▸ Exercise instructions: Among the records that follow, find the line with "curve: (1410, 365) -> (1477, 336), moved" and the line with "curve: (47, 1431) -> (403, 1576), moved". Set down those lines and all lines between them exactly, without adding anything.

*** Data supplied ***

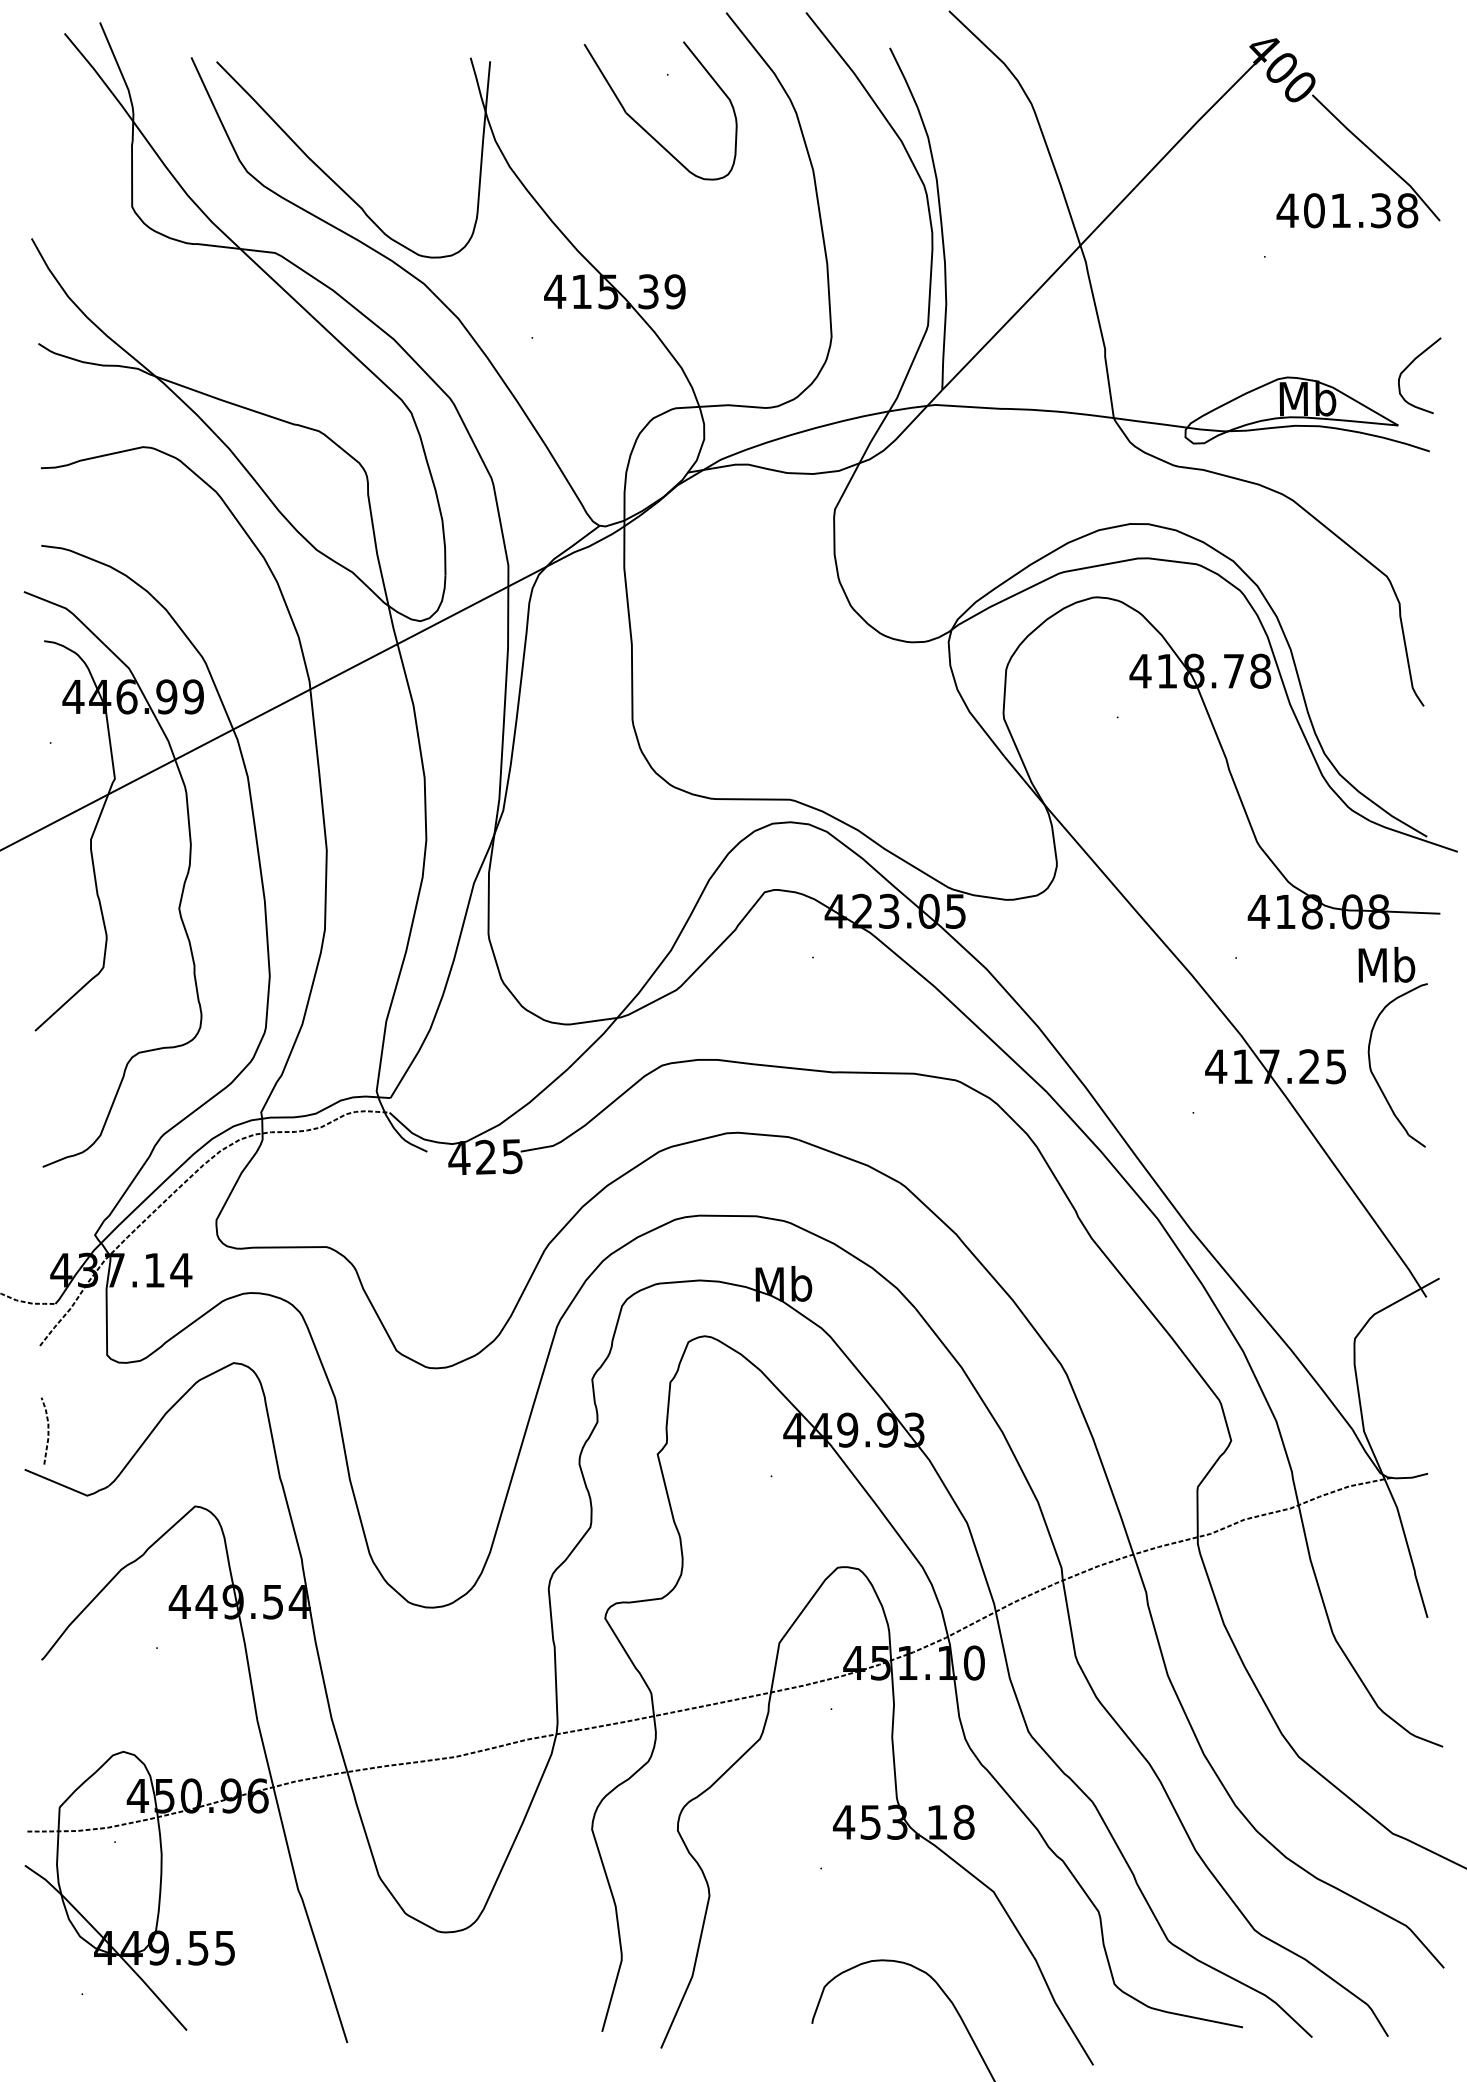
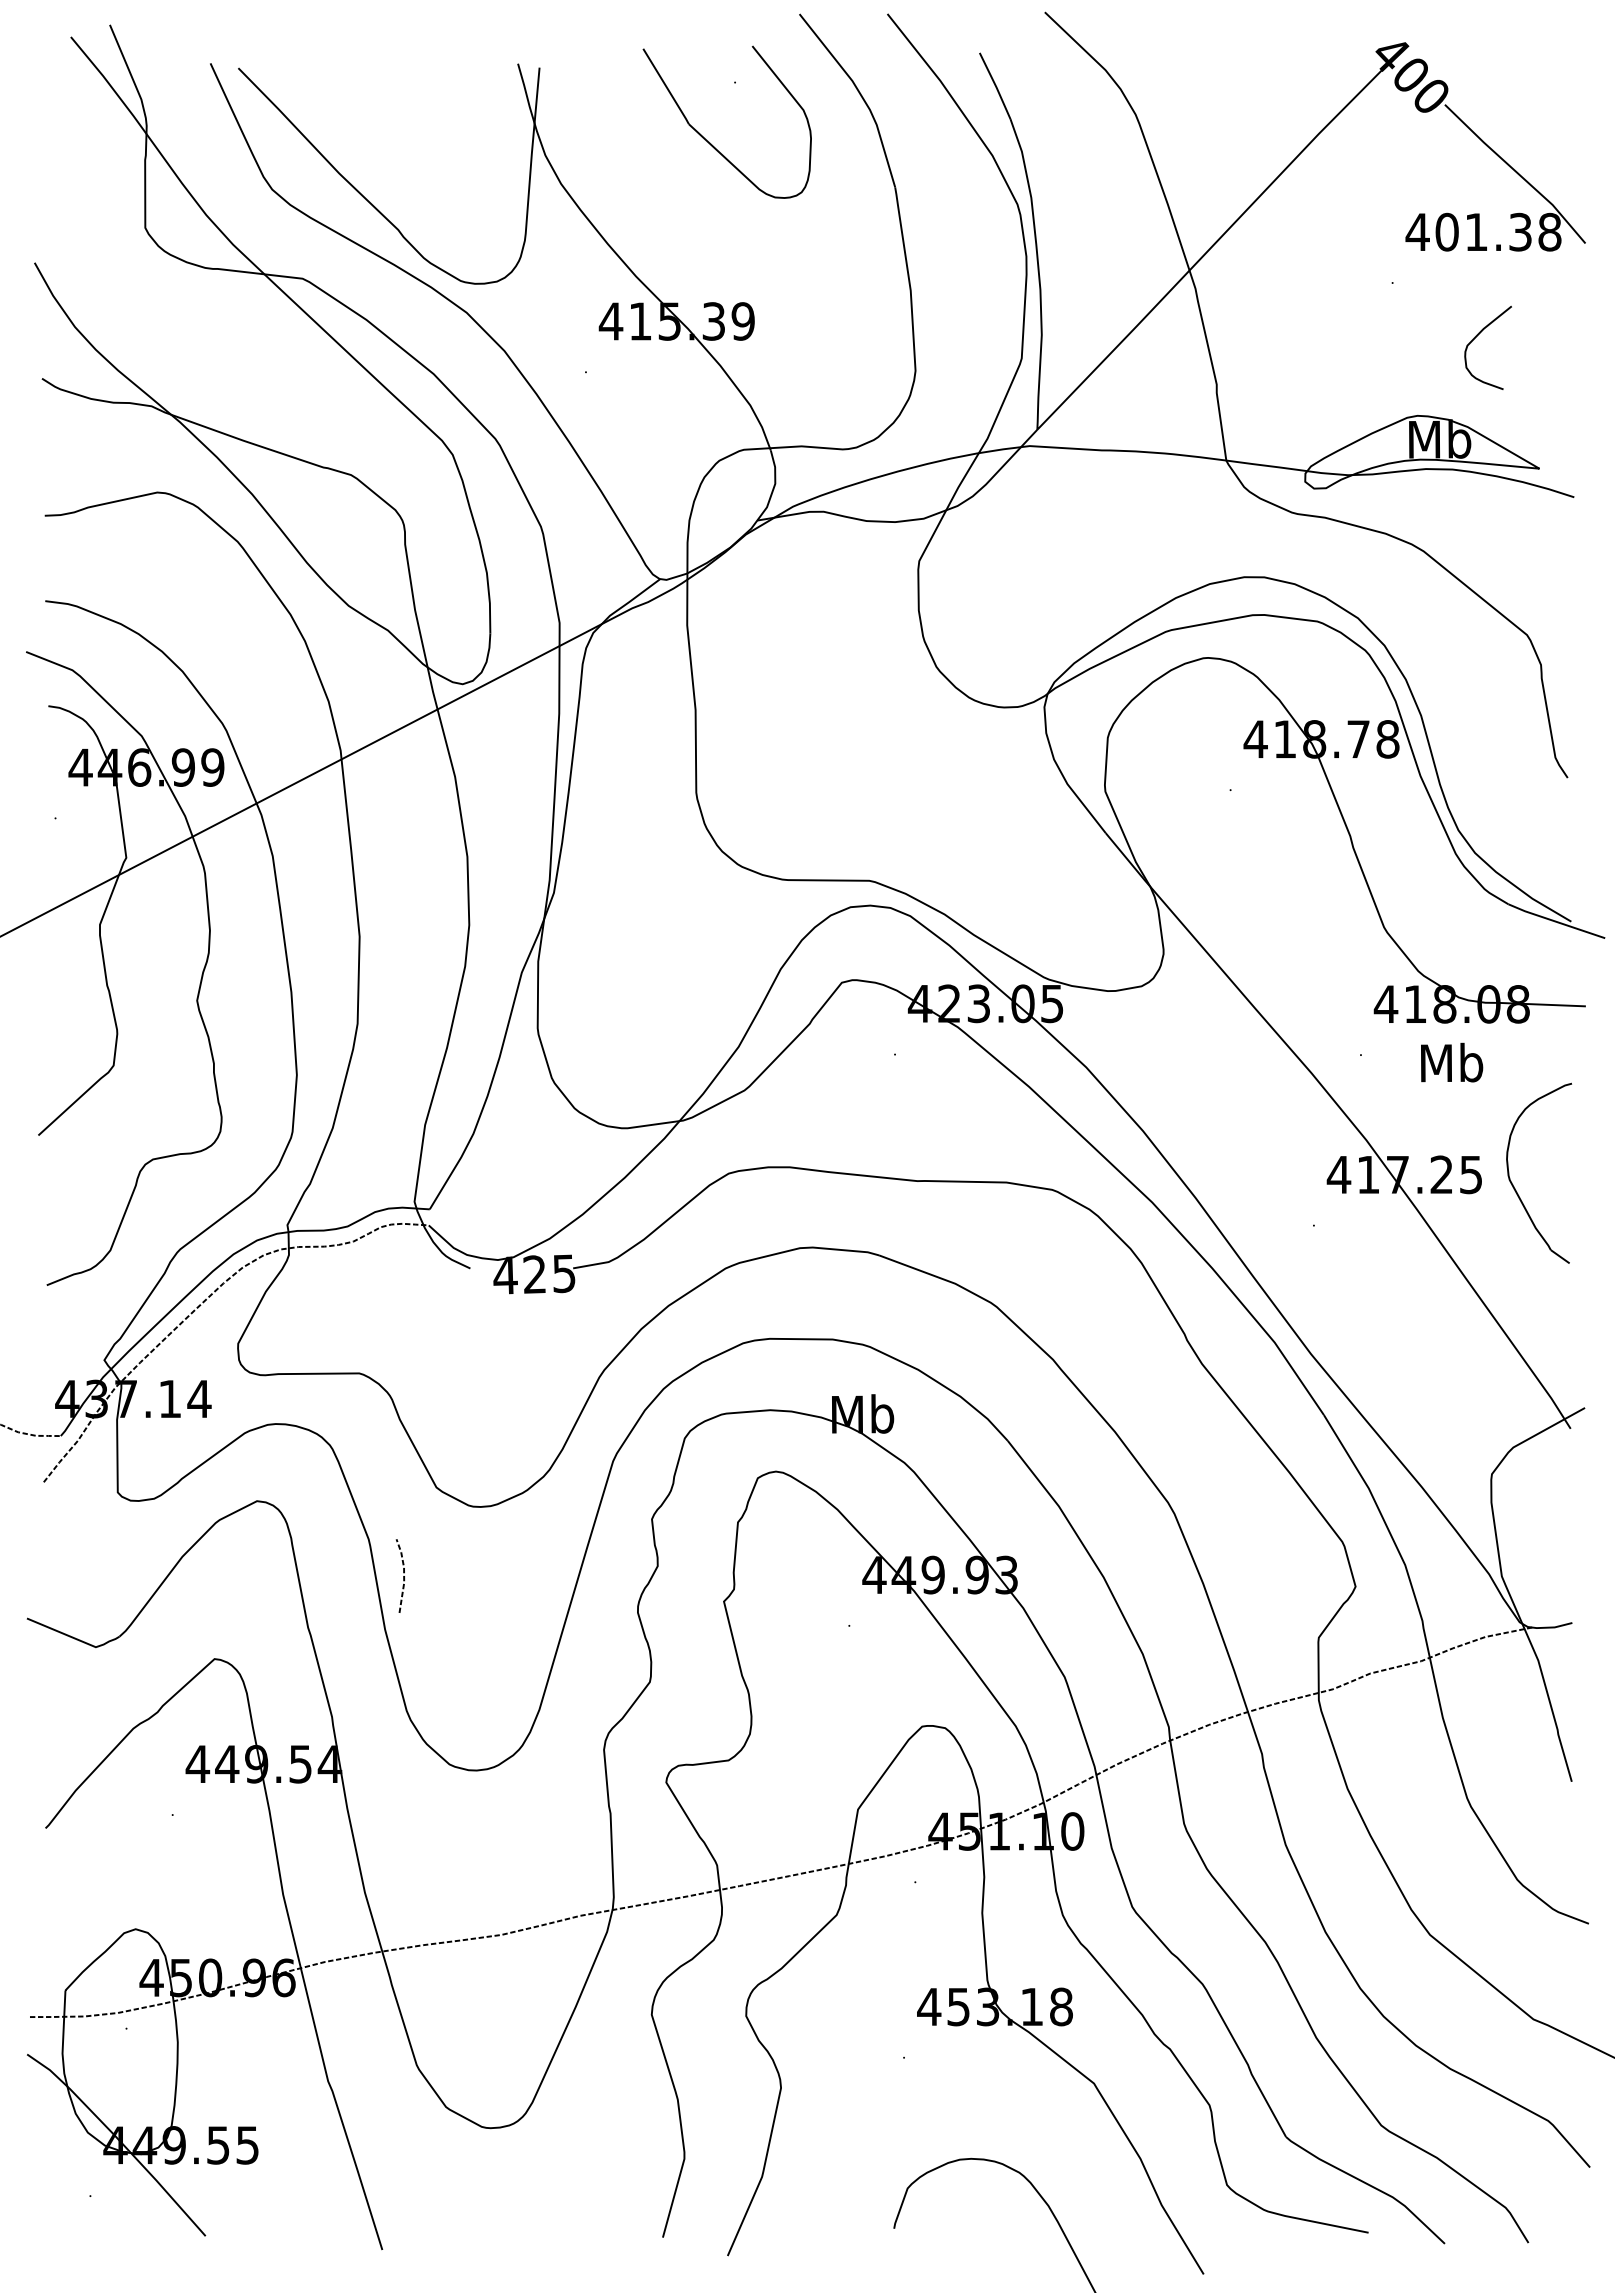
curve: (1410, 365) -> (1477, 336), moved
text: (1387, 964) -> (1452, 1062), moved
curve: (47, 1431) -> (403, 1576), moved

***
*** Data supplied ***

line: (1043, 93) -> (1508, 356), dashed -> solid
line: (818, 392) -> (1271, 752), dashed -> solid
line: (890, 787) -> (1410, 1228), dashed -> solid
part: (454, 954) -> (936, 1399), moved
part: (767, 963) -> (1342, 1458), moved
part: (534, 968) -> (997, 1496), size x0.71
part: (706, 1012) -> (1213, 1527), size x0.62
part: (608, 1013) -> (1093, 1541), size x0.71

***

▸ Solution to this exercise:
curve: (1410, 365) -> (1477, 336), moved
text: (1387, 964) -> (1452, 1062), moved
curve: (47, 1431) -> (403, 1576), moved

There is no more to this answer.